Node	Description	Icon	Color
SNOWAccount	The top-level container for all Snowflake resources such as users, roles, databases, and integrations.	building	#5FED83
SNOWApplication		window-maximize	#A1C6EA
SNOWDatabase	Represents a Snowflake database, linked to users, roles, and warehouses that have access to it.	database	#FF80D2
SNOWIntegration	Represents an integration with an external system or service in Snowflake, such as a data pipeline or third-party application.	user-tie	#BFFFD1
SNOWRole	Represents a role in Snowflake that defines a set of permissions, which can be assigned to users or other roles.	user-group	#C06EFF
SNOWSchema		network-wired	#DEFEFA
SNOWUser	Represents an individual user in a Snowflake account, linked to roles, warehouses, and databases that define their access.	user	#FF8E40
SNOWWarehouse	Represents a Snowflake virtual warehouse providing computational resources for running queries, with access controlled by roles and users.	warehouse	#9EECFF

Edges capture every relationship; who contains what, membership, view vs. manage permissions, etc.

NOTE: I need to go back and add SNOWContains edges from the SNOWAccount to all of the components of the account.
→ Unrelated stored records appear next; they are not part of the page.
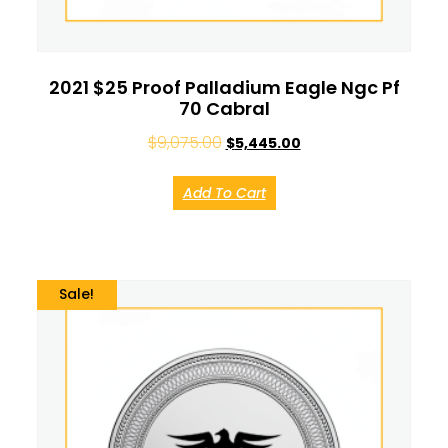
2021 $25 Proof Palladium Eagle Ngc Pf
70 Cabral
$
9,075.00
$
5,445.00
Add To Cart
Sale!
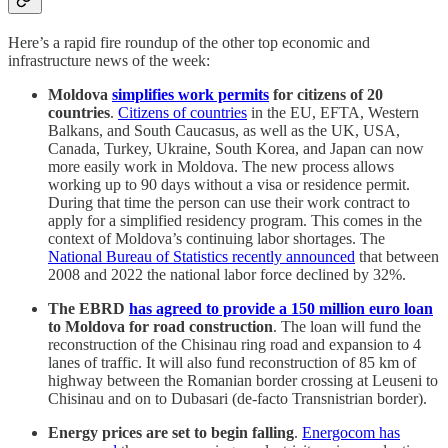
Here’s a rapid fire roundup of the other top economic and
infrastructure news of the week:
Moldova
simplifies work permits
for citizens of 20
countries
.
Citizens of countries
in the EU, EFTA, Western
Balkans, and South Caucasus, as well as the UK, USA,
Canada, Turkey, Ukraine, South Korea, and Japan can now
more easily work in Moldova. The new process allows
working up to 90 days without a visa or residence permit.
During that time the person can use their work contract to
apply for a simplified residency program. This comes in the
context of Moldova’s continuing labor shortages. The
National Bureau of Statistics recently announced
that between
2008 and 2022 the national labor force declined by 32%.
The EBRD
has agreed to provide a 150 million euro loan
to Moldova for road construction
. The loan will fund the
reconstruction of the Chisinau ring road and expansion to 4
lanes of traffic. It will also fund reconstruction of 85 km of
highway between the Romanian border crossing at Leuseni to
Chisinau and on to Dubasari (de-facto Transnistrian border).
Energy prices are set to begin falling
.
Energocom has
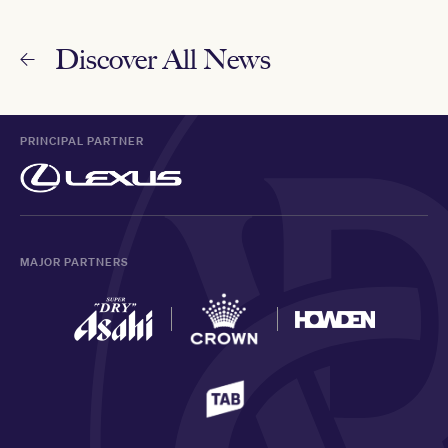
Discover All News
PRINCIPAL PARTNER
MAJOR PARTNERS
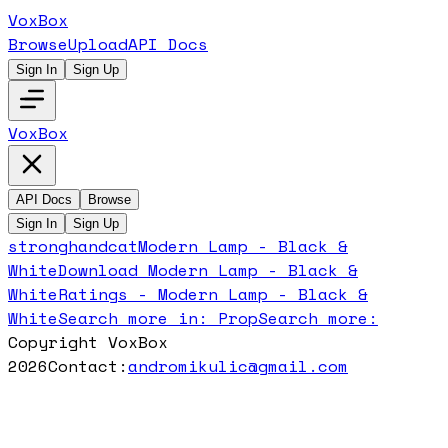
VoxBox
Browse
Upload
API Docs
Sign In
Sign Up
VoxBox
API Docs
Browse
Sign In
Sign Up
stronghandcat
Modern Lamp - Black &
White
Download
Modern Lamp - Black &
White
Ratings -
Modern Lamp - Black &
White
Search more in:
Prop
Search more:
Copyright VoxBox
2026
Contact:
andromikulic@gmail.com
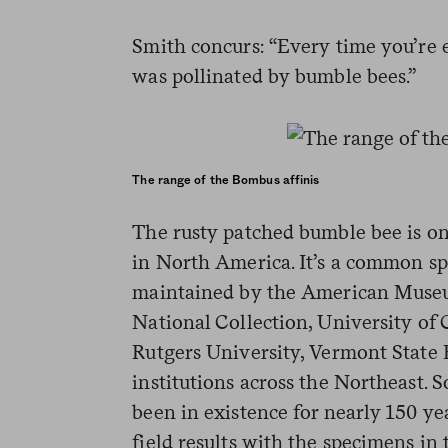
Smith concurs: “Every time you’re e
was pollinated by bumble bees.”
The range of the Bombus affinis
The rusty patched bumble bee is on
in North America. It’s a common sp
maintained by the American Museu
National Collection, University of 
Rutgers University, Vermont State
institutions across the Northeast. 
been in existence for nearly 150 y
field results with the specimens in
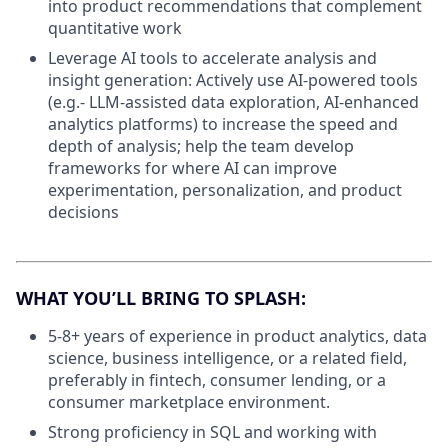
into product recommendations that complement
quantitative work
Leverage AI tools to accelerate analysis and
insight generation: Actively use AI-powered tools
(e.g.- LLM-assisted data exploration, AI-enhanced
analytics platforms) to increase the speed and
depth of analysis; help the team develop
frameworks for where AI can improve
experimentation, personalization, and product
decisions
WHAT YOU’LL BRING TO SPLASH:
5-8+ years of experience in product analytics, data
science, business intelligence, or a related field,
preferably in fintech, consumer lending, or a
consumer marketplace environment.
Strong proficiency in SQL and working with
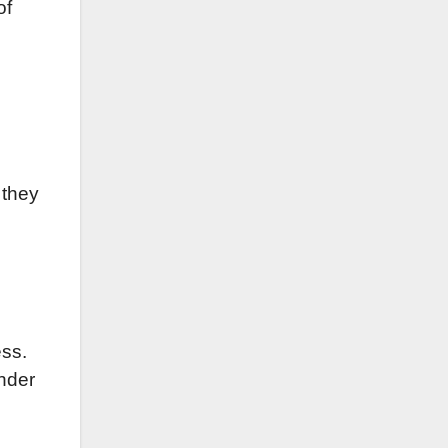
of
 they
ess.
ender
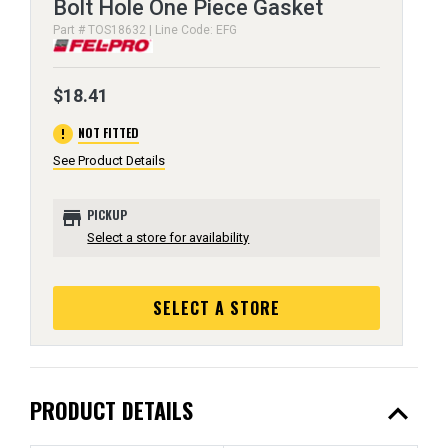
Bolt Hole One Piece Gasket
Part # TOS18632 | Line Code: EFG
$18.41
error
NOT FITTED
See Product Details
store
PICKUP
Select a store for availability
SELECT A STORE
expand_less
PRODUCT DETAILS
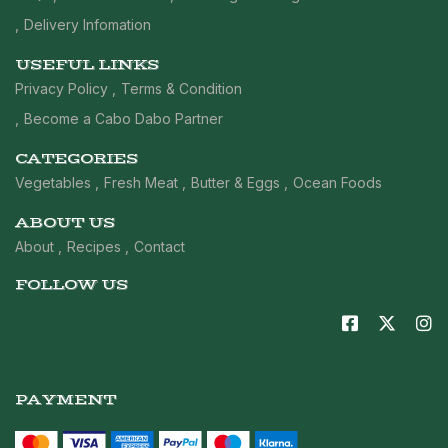
Delivery Infomation
USEFUL LINKS
Privacy Policy
Terms & Condition
Become a Cabo Dabo Partner
CATEGORIES
Vegetables
Fresh Meat
Butter & Eggs
Ocean Foods
ABOUT US
About
Recipes
Contact
FOLLOW US
PAYMENT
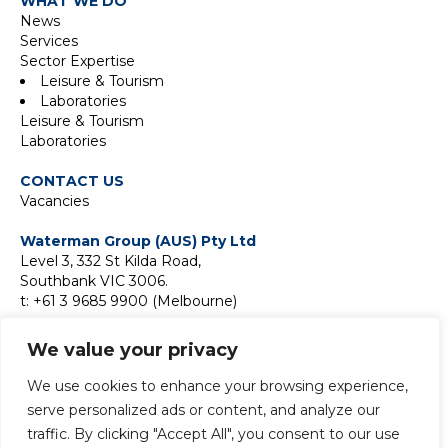
WHAT WE DO
News
Services
Sector Expertise
Leisure & Tourism
Laboratories
Leisure & Tourism
Laboratories
CONTACT US
Vacancies
Waterman Group (AUS) Pty Ltd
Level 3, 332 St Kilda Road,
Southbank VIC 3006.
t: +61 3 9685 9900 (Melbourne)
Suite 18F, Level 18,
We value your privacy
2 Park Street,
Sydney NSW 2000
We use cookies to enhance your browsing experience,
t:
+61 2 9411 9900 (Sydney)
serve personalized ads or content, and analyze our
traffic. By clicking "Accept All", you consent to our use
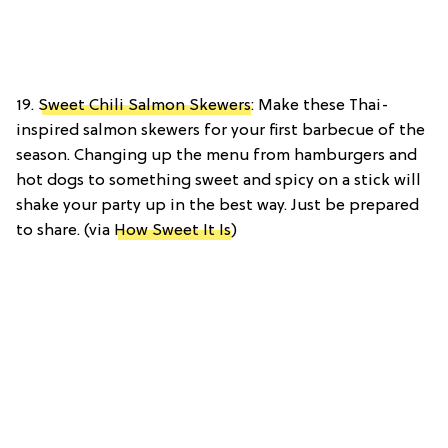
19.
Sweet Chili Salmon Skewers
: Make these Thai-
inspired salmon skewers for your first barbecue of the
season. Changing up the menu from hamburgers and
hot dogs to something sweet and spicy on a stick will
shake your party up in the best way. Just be prepared
to share. (via
How Sweet It Is
)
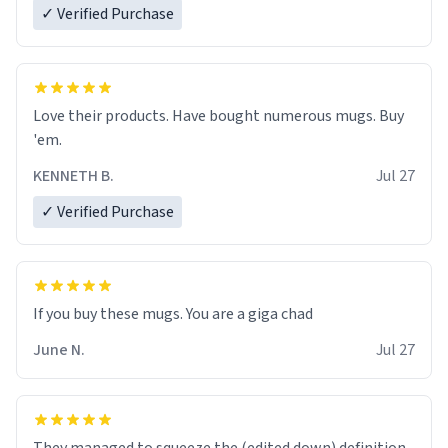
✓ Verified Purchase
Love their products. Have bought numerous mugs. Buy
'em.
KENNETH B.
Jul 27
✓ Verified Purchase
June N.
Jul 27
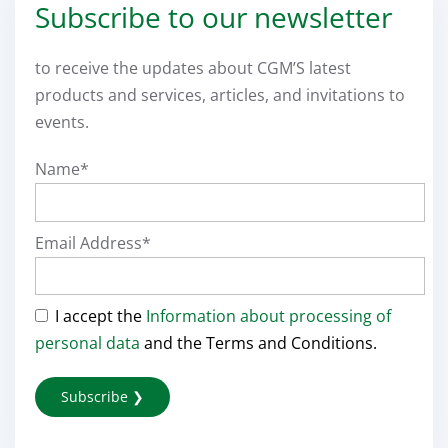
Subscribe to our newsletter
to receive the updates about CGM’S latest
products and services, articles, and invitations to
events.
Name*
Email Address*
I accept the
Information about processing of
personal data
and the Terms and Conditions.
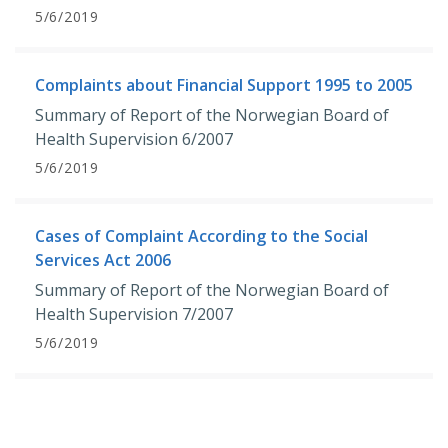
5/6/2019
Complaints about Financial Support 1995 to 2005
Summary of Report of the Norwegian Board of
Health Supervision 6/2007
5/6/2019
Cases of Complaint According to the Social
Services Act 2006
Summary of Report of the Norwegian Board of
Health Supervision 7/2007
5/6/2019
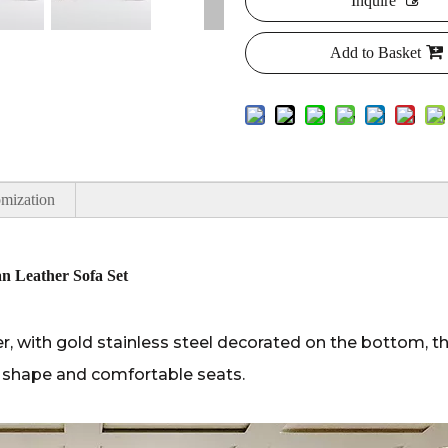
Inquire
Add to Basket
mization
n Leather Sofa Set
, with gold stainless steel decorated on the bottom, thi
ue shape and comfortable seats.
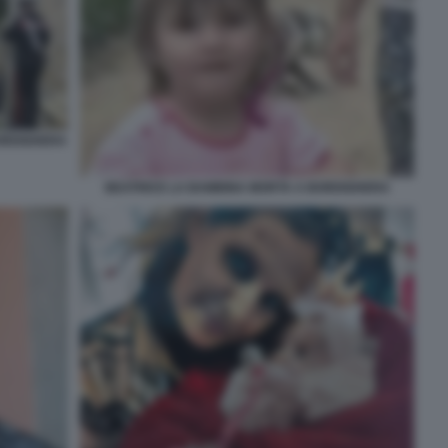
BORDIGHERA
BEATRICE LA BAMBINA MORTA A BORDIGHERA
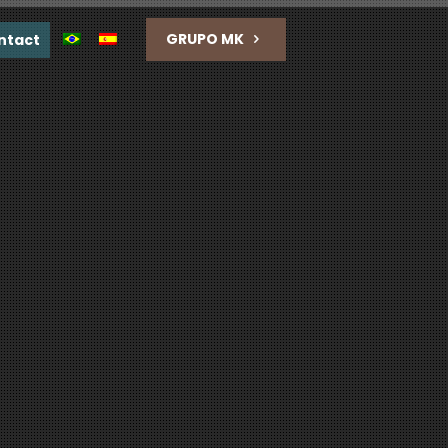
GRUPO MK
ntact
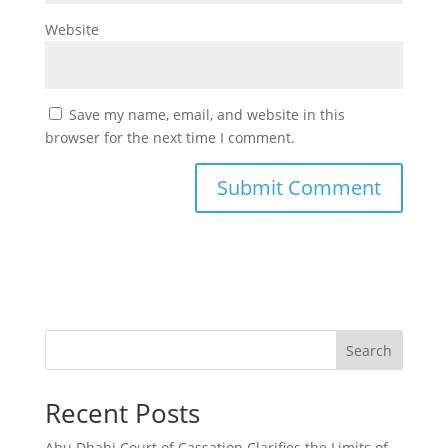
Website
Save my name, email, and website in this
browser for the next time I comment.
Search
Recent Posts
Abu Dhabi Court of Cassation Clarifies the Limits of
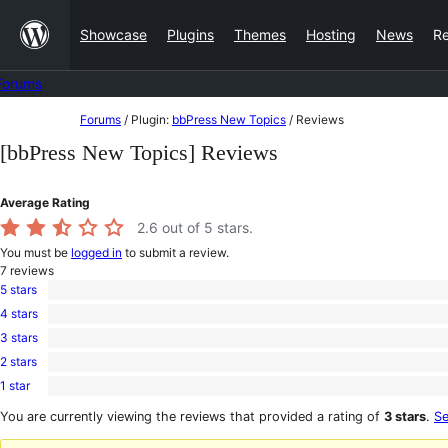
Skip
Showcase
Plugins
Themes
Hosting
News
R
to
content
Forums
Skip
Forums
/
Plugin:
bbPress New Topics
/
Reviews
to
[bbPress New Topics] Reviews
content
Average Rating
2.6
out of 5 stars.
You must be
logged in
to submit a review.
7
reviews
5 stars
2
4 stars
5-
1
star
3 stars
4-
0
reviews
star
2 stars
3-
0
review
star
1 star
2-
4
reviews
star
1-
You are currently viewing the reviews that provided a rating of
3 stars
.
Se
reviews
star
reviews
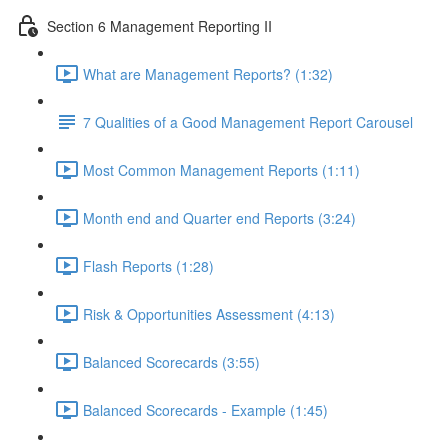
Section 6 Management Reporting II
What are Management Reports? (1:32)
7 Qualities of a Good Management Report Carousel
Most Common Management Reports (1:11)
Month end and Quarter end Reports (3:24)
Flash Reports (1:28)
Risk & Opportunities Assessment (4:13)
Balanced Scorecards (3:55)
Balanced Scorecards - Example (1:45)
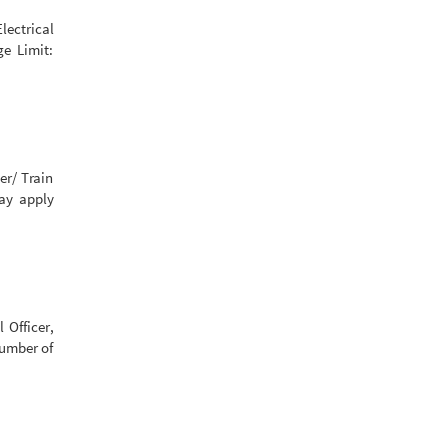
lectrical
ge Limit:
er/ Train
may apply
 Officer,
Number of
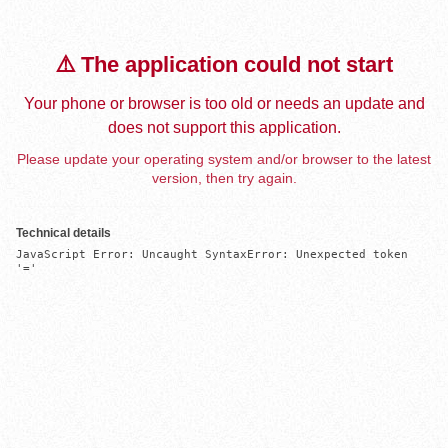
⚠️ The application could not start
Your phone or browser is too old or needs an update and
does not support this application.
Please update your operating system and/or browser to the latest
version, then try again.
Technical details
JavaScript Error: Uncaught SyntaxError: Unexpected token 
'='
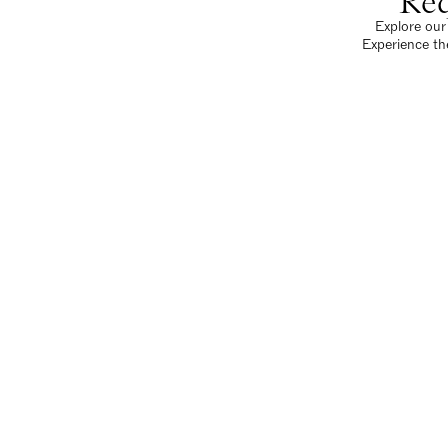
Req
Explore our 
Experience th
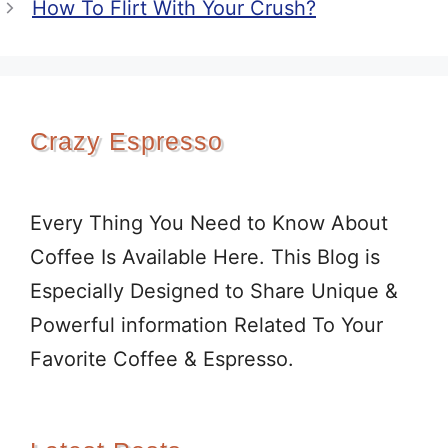
How To Flirt With Your Crush?
Crazy Espresso
Every Thing You Need to Know About
Coffee Is Available Here. This Blog is
Especially Designed to Share Unique &
Powerful information Related To Your
Favorite Coffee & Espresso.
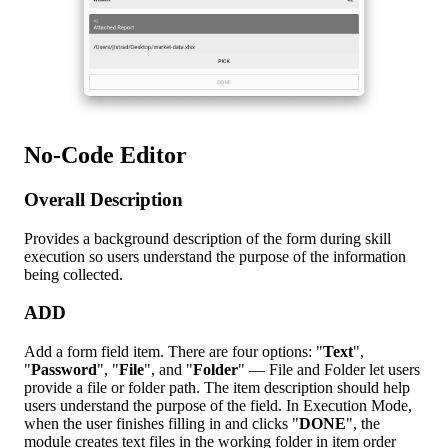
No-Code Editor
Overall Description
Provides a background description of the form during skill
execution so users understand the purpose of the information
being collected.
ADD
Add a form field item. There are four options: "
Text
",
"
Password
", "
File
", and "
Folder
" — File and Folder let users
provide a file or folder path. The item description should help
users understand the purpose of the field. In Execution Mode,
when the user finishes filling in and clicks "
DONE
", the
module creates text files in the working folder in item order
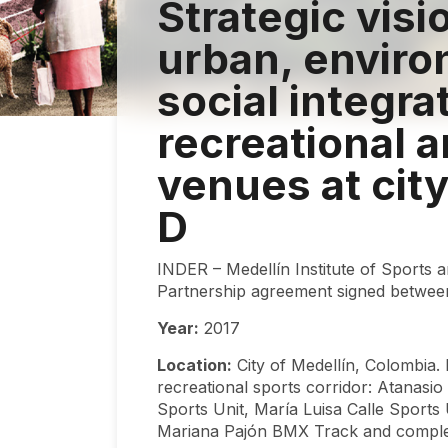
Strategic visi
urban, enviro
social integra
recreational 
venues at city
D
INDER – Medellín Institute of Sports 
Partnership agreement signed betwee
Year:
2017
Location:
City of Medellín, Colombia. 
recreational sports corridor: Atanasi
Sports Unit, María Luisa Calle Sport
Mariana Pajón BMX Track and compleme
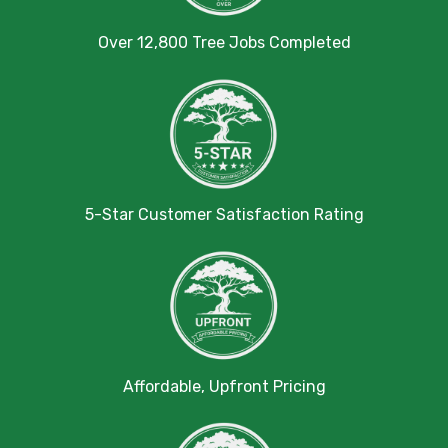
Over 12,800 Tree Jobs Completed
5-Star Customer Satisfaction Rating
Affordable, Upfront Pricing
NOTE: I need to go back and document all of the edges to and from SNOWApplication and SNOWSchema nodes.

• Add support for detailed information on integrations, specifically security integrations associated with SCIM or SSO (type = SCIM - * or SAML2)
• Add support for more detailed objects such as Application Roles (these currently show up as unknown objects)

We welcome and appreciate your contributions! To make the process smooth and efficient, please follow these steps:

1. Discuss Your Idea

   • If you’ve found a bug or want to propose a new feature, please start by opening an issue in this repo. Describe the problem or enhancement clearly so we can discuss the best approach.

2. Fork & Create a Branch

   • Fork this repository to your own account.
   • Create a topic branch for your work:

     git checkout -b feat/my-new-feature

3. Implement & Test

   • Follow the existing style and patterns in the repo.
   • Add or update any tests/examples to cover your changes.
   • Verify your code runs as expected:

     # e.g. dot-source the collector and run it, or load the model.json in BloodHound

4. Submit a Pull Request

   • Push your branch to your fork:

     git push origin feat/my-new-feature

   • Open a Pull Request against the main branch of this repository.
   • In your PR description, please include:
     • What you’ve changed and why.
     • How to reproduce/test your changes.

5. Review & Merge

   • I’ll review your PR, give feedback if needed, and merge once everything checks out.
   • For larger or more complex changes, review may take a little longer—thanks in advance for your patience!

Thank you for helping improve this extension! 🎉

Copyright 2025 Jared Atkinson

Licensed under the Apache License, Version 2.0
you may not use this file except in compliance with the License.
You may obtain a copy of the License at

    http://www.apache.org/licenses/LICENSE-2.0

Unless required by applicable law or agreed to in writing, software
distributed under the License is distributed on an "AS IS" BASIS,
WITHOUT WARRANTIES OR CONDITIONS OF ANY KIND, either express or implied.
See the License for the specific language governing permissions and
limitations under the License.

Unless otherwise annotated by a lower-level LICENSE file or license header, all files in this repository are released under the Apache-2.0 license. A full copy of the license may be found in the top-level LICENSE file.